Record Dry Conditions Impact Water Supply

Colorado River Aqueduct

What started as a promising water year in California has turned dry—very dry.

The high supply potential suggested in November and December, when precipitation was about 200 percent of average in the Northern Sierra, never materialized.  In fact, California ended February on a low water supply note, with the state setting a new record for the driest January-February period in recorded history, dating back 90 years.

The Northern Sierra snowpack index, used by the state Department of Water Resources to calculate runoff and allocate water delivered through the State Water Project, registered only 2.2 inches of precipitation during the first two months of 2013.  The average for the period is 17.1 inches.
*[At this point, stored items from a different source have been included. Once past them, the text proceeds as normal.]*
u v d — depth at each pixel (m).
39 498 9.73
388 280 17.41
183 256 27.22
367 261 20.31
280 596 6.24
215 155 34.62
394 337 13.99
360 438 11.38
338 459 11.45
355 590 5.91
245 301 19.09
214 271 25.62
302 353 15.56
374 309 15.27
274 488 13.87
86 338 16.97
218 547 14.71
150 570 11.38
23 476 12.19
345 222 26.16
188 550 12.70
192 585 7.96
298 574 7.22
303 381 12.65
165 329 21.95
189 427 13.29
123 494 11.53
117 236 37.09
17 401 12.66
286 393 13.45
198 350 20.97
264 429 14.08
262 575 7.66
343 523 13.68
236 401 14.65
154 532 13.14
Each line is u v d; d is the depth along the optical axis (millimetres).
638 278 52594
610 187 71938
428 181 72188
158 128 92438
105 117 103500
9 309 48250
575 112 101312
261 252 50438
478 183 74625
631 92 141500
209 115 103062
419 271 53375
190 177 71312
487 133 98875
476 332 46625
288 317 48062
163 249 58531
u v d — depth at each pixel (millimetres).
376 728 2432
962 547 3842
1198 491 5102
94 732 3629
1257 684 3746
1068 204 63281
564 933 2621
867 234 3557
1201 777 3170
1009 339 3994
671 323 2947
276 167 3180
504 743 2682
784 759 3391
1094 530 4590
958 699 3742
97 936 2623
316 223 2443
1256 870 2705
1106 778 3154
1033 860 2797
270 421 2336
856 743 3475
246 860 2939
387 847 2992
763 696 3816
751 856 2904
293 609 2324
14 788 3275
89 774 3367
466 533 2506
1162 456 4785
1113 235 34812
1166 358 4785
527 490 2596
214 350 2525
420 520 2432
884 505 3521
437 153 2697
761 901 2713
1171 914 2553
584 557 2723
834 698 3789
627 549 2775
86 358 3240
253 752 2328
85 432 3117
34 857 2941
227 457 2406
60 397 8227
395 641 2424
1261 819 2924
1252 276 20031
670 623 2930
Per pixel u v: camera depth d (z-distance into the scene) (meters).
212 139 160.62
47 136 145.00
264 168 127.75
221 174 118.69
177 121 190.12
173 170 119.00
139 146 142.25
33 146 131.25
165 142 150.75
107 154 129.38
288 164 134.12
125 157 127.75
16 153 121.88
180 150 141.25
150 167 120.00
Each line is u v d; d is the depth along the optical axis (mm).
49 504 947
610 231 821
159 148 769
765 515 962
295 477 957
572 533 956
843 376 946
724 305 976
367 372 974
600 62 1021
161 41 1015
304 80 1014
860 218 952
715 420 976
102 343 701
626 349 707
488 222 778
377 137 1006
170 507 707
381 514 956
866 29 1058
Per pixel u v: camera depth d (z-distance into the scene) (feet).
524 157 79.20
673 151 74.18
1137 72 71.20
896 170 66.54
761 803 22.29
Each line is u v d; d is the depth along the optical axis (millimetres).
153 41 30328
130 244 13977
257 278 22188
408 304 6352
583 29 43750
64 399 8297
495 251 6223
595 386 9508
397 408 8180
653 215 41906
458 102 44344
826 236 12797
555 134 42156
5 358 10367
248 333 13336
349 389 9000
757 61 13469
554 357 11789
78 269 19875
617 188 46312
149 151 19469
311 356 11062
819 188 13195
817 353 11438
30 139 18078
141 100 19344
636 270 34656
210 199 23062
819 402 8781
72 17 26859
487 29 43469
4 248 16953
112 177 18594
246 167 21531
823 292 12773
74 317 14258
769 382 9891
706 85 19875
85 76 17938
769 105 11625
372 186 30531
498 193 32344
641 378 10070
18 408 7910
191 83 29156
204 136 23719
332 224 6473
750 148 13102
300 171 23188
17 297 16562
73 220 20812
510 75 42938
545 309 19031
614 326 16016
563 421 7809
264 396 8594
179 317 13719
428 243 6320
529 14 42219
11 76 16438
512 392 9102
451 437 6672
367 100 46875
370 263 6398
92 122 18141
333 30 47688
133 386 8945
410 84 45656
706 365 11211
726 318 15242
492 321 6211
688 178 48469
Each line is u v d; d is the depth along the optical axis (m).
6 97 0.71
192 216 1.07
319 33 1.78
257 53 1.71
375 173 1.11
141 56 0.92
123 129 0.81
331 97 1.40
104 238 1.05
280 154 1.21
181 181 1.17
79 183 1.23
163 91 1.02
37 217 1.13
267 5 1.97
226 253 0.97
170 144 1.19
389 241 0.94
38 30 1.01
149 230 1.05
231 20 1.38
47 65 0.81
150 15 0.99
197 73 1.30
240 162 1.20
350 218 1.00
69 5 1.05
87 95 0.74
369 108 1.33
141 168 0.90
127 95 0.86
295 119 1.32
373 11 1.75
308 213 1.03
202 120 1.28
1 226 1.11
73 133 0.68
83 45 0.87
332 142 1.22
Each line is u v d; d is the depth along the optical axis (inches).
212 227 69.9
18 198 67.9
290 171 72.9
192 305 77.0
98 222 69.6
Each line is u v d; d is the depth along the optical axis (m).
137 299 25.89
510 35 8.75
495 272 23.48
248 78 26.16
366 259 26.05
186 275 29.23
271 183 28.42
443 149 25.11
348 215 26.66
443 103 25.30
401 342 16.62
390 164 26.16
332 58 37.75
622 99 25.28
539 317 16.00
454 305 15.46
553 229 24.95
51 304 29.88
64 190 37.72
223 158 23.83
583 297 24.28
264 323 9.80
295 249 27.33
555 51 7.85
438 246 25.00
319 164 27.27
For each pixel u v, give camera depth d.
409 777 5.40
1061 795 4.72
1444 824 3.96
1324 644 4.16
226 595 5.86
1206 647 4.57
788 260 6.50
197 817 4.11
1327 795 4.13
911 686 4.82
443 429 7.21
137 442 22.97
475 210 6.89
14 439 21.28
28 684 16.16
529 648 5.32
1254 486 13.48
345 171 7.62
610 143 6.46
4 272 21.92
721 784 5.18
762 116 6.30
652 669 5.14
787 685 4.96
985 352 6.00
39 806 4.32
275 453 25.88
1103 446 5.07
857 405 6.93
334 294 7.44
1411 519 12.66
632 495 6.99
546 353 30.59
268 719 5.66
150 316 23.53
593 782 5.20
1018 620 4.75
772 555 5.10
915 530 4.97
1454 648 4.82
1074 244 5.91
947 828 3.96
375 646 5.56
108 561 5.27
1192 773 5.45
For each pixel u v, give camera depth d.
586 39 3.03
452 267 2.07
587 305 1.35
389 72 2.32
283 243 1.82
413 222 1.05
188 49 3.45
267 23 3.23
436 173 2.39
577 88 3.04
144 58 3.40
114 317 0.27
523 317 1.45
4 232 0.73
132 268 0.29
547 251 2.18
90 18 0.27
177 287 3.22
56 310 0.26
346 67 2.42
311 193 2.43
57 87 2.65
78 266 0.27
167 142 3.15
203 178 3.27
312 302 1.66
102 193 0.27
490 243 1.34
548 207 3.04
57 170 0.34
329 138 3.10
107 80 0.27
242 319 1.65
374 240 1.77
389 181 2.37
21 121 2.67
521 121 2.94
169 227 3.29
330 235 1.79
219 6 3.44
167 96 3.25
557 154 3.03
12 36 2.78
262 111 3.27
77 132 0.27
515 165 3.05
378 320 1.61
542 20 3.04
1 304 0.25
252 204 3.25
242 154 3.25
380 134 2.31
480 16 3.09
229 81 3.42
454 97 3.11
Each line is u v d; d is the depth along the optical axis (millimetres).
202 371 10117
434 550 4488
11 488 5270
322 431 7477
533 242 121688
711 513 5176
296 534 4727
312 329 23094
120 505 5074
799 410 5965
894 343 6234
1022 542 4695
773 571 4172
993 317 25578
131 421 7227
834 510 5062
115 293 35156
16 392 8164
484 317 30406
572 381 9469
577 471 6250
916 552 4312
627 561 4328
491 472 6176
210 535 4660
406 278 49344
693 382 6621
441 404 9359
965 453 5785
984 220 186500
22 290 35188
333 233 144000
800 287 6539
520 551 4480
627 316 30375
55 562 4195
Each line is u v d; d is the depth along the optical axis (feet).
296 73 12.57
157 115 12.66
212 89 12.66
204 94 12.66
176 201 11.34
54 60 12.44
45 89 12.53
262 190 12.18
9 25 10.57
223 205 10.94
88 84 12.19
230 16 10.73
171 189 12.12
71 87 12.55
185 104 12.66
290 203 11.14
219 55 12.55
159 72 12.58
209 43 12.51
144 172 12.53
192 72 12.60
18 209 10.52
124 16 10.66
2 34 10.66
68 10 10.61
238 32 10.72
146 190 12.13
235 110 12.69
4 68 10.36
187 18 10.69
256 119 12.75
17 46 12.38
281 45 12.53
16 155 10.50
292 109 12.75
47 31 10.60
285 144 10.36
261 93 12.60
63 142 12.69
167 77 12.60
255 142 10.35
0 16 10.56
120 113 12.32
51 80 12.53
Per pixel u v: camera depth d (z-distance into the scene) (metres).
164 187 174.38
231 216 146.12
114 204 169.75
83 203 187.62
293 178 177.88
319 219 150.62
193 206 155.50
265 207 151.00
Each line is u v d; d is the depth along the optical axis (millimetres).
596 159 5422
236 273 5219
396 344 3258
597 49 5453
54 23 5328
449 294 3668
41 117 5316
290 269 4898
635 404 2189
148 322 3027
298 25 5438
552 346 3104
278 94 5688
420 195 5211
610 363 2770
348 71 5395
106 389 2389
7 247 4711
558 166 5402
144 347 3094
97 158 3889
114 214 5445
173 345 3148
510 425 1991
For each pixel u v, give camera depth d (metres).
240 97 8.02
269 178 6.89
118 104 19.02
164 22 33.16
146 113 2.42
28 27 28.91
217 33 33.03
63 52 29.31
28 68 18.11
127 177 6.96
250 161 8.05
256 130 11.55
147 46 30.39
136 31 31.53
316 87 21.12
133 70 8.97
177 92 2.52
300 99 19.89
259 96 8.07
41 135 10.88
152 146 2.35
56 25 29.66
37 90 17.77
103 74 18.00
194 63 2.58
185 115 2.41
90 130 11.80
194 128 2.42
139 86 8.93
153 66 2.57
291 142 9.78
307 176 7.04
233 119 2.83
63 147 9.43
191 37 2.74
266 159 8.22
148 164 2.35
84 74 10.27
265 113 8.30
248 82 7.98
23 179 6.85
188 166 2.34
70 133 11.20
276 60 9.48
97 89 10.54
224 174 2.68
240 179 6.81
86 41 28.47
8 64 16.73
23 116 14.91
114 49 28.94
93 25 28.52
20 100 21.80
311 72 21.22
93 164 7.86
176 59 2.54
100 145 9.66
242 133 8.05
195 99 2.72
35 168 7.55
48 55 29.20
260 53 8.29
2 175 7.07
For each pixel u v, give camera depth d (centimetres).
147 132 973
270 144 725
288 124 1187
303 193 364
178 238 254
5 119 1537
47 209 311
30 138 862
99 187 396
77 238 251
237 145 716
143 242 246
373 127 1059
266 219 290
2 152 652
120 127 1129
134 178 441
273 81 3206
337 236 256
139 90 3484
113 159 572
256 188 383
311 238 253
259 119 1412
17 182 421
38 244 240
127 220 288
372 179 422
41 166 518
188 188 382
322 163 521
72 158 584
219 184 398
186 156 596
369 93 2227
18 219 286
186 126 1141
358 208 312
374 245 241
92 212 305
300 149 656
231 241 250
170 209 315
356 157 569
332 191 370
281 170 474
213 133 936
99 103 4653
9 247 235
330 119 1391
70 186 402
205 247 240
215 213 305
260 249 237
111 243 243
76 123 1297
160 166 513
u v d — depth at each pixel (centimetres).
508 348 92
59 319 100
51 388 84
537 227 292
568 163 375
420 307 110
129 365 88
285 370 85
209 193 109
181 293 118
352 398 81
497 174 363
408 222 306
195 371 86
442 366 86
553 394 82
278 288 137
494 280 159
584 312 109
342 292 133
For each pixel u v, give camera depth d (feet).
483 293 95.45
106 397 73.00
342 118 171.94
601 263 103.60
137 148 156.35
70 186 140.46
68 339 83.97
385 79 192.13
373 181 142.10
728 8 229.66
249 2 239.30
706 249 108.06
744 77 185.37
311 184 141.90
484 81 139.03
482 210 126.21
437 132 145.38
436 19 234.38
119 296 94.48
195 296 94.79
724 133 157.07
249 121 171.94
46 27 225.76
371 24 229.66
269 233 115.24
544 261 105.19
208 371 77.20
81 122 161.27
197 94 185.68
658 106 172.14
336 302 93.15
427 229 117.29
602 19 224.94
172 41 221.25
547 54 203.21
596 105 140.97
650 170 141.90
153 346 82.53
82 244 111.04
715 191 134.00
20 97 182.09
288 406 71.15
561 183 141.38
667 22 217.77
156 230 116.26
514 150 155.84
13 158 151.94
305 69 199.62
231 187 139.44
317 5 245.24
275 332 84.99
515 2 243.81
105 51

With no significant storms on the horizon at the beginning of March, snowpack in the Northern Sierra stands at about 60 to 70 percent of normal for this time of year.  While the State Water Project allocation remains at 40 percent for now, continuing dry conditions could compel DWR to lower that amount. 

Delta Smelt, Photo courtesy of DWR.

Complicating the state water picture, pumping from the Sacramento-San Joaquin Delta has been restricted the past two months to help protect the threatened Delta smelt.  About 30 percent of Southern California’s total yearly water supplies move across the Delta to state-operated pumps and aqueduct.

At the same time, conditions are equally worrisome along the Colorado River, which is in the midst of a 12-year drought.  Snowpack in the Upper Colorado River Basin watershed is 78 percent of average, with runoff conditions expected to yield less water because of the dry conditions.  Storage in Lake Powell and Lake Mead—the river system’s two main reservoirs—is at 49 percent and 53 percent of average, respectively.

Despite the below average supply conditions in Northern California and Colorado River watersheds, Metropolitan Water District remains ready to meet Southern California’s imported water demands because of the significant investments in storage and infrastructure the agency has made over the last two decades.

Metropolitan has 2.7 million acre-feet of water stored in reservoirs, local groundwater basins and in banking programs in Lake Mead and the Central Valley, and an additional 700,000 acre-feet in emergency reserves.  That’s double the district’s reserves in 2009 and 13 times more than Metropolitan’s total storage capacity in 1980.  (An acre-foot of water is nearly 326,000 gallons, about the amount used by two typical Southland families in and around their homes in a year.) 

The primary driver of the storage gains are Metropolitan’s investments in Diamond Valley Lake and the Inland Feeder.  Those facilities have helped the district capitalize on available supplies and build up reserves that help support the region’s $1 trillion economy.